- _Goal of the exercise_
Copy everything from the start of the items down to the line containing "List each element's", both included, keeping each line unchanged.

- _Items_
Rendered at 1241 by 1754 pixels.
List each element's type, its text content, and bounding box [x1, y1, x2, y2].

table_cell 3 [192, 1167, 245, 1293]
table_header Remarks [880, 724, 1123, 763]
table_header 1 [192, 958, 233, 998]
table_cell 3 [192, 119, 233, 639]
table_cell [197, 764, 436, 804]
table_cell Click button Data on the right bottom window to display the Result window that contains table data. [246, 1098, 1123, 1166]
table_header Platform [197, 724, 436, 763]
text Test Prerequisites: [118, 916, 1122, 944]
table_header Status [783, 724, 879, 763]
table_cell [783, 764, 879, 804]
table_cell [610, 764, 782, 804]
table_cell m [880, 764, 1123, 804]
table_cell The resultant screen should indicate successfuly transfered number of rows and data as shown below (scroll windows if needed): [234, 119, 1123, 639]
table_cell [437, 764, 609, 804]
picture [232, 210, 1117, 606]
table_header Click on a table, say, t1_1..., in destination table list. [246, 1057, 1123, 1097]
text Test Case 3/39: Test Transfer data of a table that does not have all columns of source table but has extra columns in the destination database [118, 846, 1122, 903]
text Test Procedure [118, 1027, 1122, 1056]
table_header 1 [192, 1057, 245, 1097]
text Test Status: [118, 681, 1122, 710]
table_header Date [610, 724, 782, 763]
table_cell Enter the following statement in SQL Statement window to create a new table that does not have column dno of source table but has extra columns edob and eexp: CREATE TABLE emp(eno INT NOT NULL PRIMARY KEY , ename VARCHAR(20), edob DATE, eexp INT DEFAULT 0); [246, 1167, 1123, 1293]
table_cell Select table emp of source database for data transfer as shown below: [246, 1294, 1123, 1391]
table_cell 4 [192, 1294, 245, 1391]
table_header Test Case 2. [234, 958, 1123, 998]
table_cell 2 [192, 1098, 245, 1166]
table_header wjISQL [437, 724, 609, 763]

- _Task result_
Rendered at 1241 by 1754 pixels.
List each element's type, its text content, and bounding box [x1, y1, x2, y2].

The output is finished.